【新車のツボ173】ランドローバー・ディフェンダー。オシャレで高性能、今ふうSUVに生まれ変わってもレガシーはそのまま (3ページ目)

  • 佐野弘宗●取材・文・写真 text & photo by Sano Hiromune

 現在のランドローバーのラインナップには、大きく2つの柱がある。すべてが四輪駆動SUVであることは大前提として、ひとつはエンジンを横置きする前輪駆動レイアウトがベースの比較的コンパクトなシリーズで、もうひとつが縦置きエンジンの後輪駆動レイアウトをベースとした上級シリーズである。新型ディフェンダーは縦置きエンジンで、いうなれば後者の上級シリーズに属するのだが、その上級ランドローバー中では価格が手頃であることもディフェンダーの大きなツボだ。

 ボディやシャシーの基本構造などには、たとえば780万円以上のディスカバリー(第139回参照)との共通点も多いのに、新型ディフェンダーは安価なショートボディの"90"なら529万円から、売れ筋であるロングボディ"110"でも600万円台で選べる。600万円台というのは絶対的に安くはないけれど、高級SUV専業ブランドのランドローバーとしては間違いなく手頃である。

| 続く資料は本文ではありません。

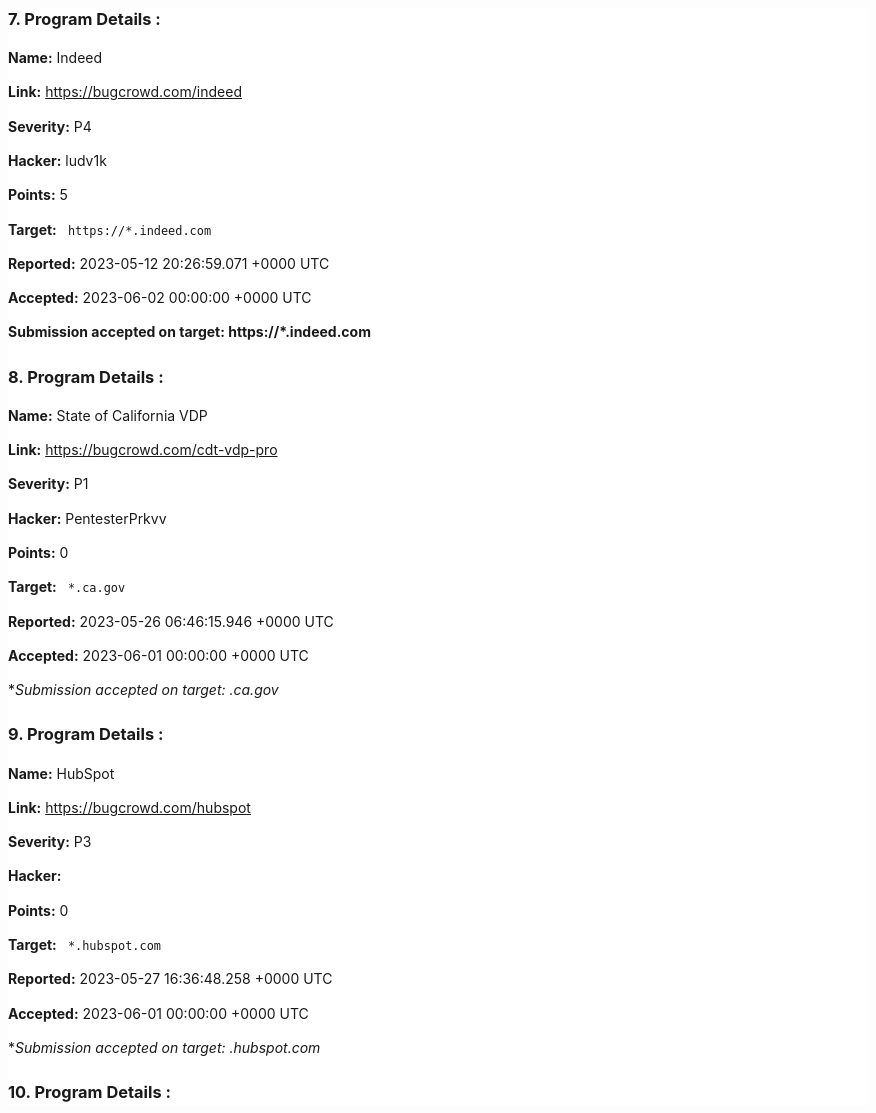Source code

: ### 7. Program Details : 

**Name:** Indeed 

 **Link:** <https://bugcrowd.com/indeed> 

 **Severity:** P4 

 **Hacker:** ludv1k 

 **Points:** 5 

 **Target:** ` https://*.indeed.com` 

 **Reported:** 2023-05-12 20:26:59.071 +0000 UTC 

 **Accepted:** 2023-06-02 00:00:00 +0000 UTC 

 **Submission accepted on target: https://*.indeed.com** 

### 8. Program Details : 

**Name:** State of California VDP 

 **Link:** <https://bugcrowd.com/cdt-vdp-pro> 

 **Severity:** P1 

 **Hacker:** PentesterPrkvv 

 **Points:** 0 

 **Target:** ` *.ca.gov` 

 **Reported:** 2023-05-26 06:46:15.946 +0000 UTC 

 **Accepted:** 2023-06-01 00:00:00 +0000 UTC 

 **Submission accepted on target: *.ca.gov** 

### 9. Program Details : 

**Name:** HubSpot 

 **Link:** <https://bugcrowd.com/hubspot> 

 **Severity:** P3 

 **Hacker:**  

 **Points:** 0 

 **Target:** ` *.hubspot.com` 

 **Reported:** 2023-05-27 16:36:48.258 +0000 UTC 

 **Accepted:** 2023-06-01 00:00:00 +0000 UTC 

 **Submission accepted on target: *.hubspot.com** 

### 10. Program Details : 
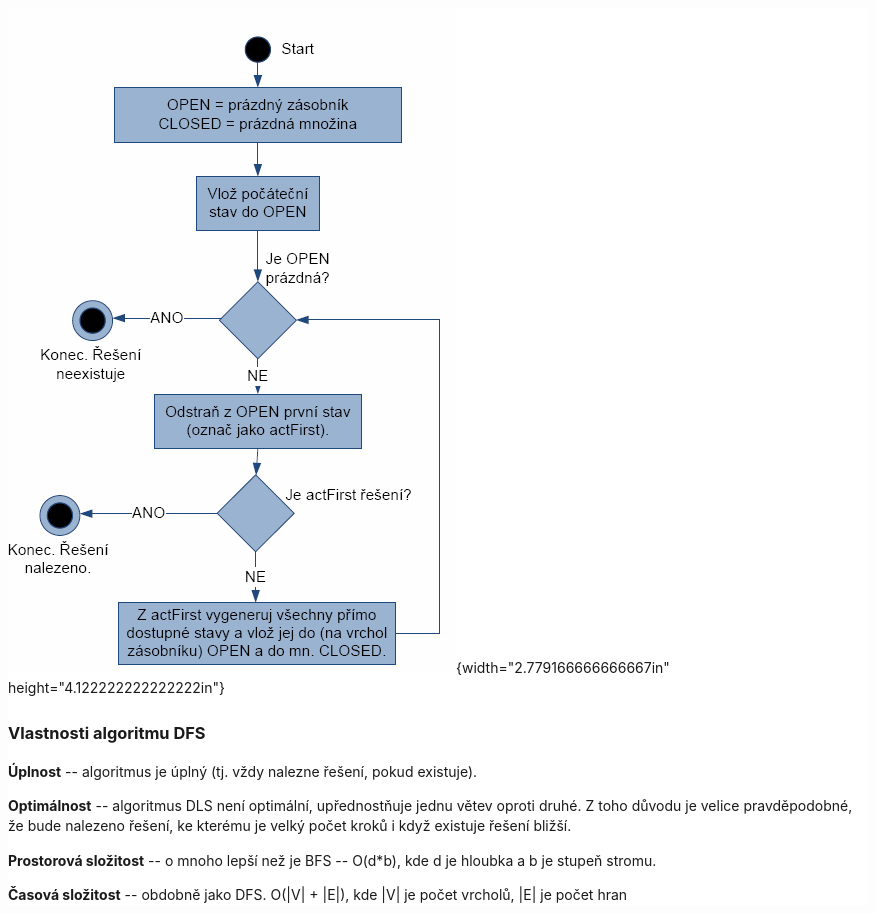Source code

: ![](./assets/media/image44.png){width="2.779166666666667in"
height="4.122222222222222in"}

### Vlastnosti algoritmu DFS

**Úplnost** -- algoritmus je úplný (tj. vždy nalezne řešení, pokud
existuje).

**Optimálnost** -- algoritmus DLS není optimální, upřednostňuje jednu
větev oproti druhé. Z toho důvodu je velice pravděpodobné, že bude
nalezeno řešení, ke kterému je velký počet kroků i když existuje řešení
bližší.

**Prostorová složitost** -- o mnoho lepší než je BFS -- O(d\*b), kde d
je hloubka a b je stupeň stromu.

**Časová složitost** -- obdobně jako DFS. O(\|V\| + \|E\|), kde \|V\| je
počet vrcholů, \|E\| je počet hran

 新型ディフェンダーが比較的親しみやすい価格を実現できたツボは、メカニズム部分は上級ハイテク品であっても、すでに他車で使われてこなれたものであること、そして内外装の調度品がランドローバーとしては決して高級ではないこと......があるだろう。シンプルな外装には手の込んだ飾りはなく、内装にも木目やレザーなどの高価な素材はあまり使われておらず、ざらついた樹脂部品やジャージやウェットスーツを思わせる生地を多用する。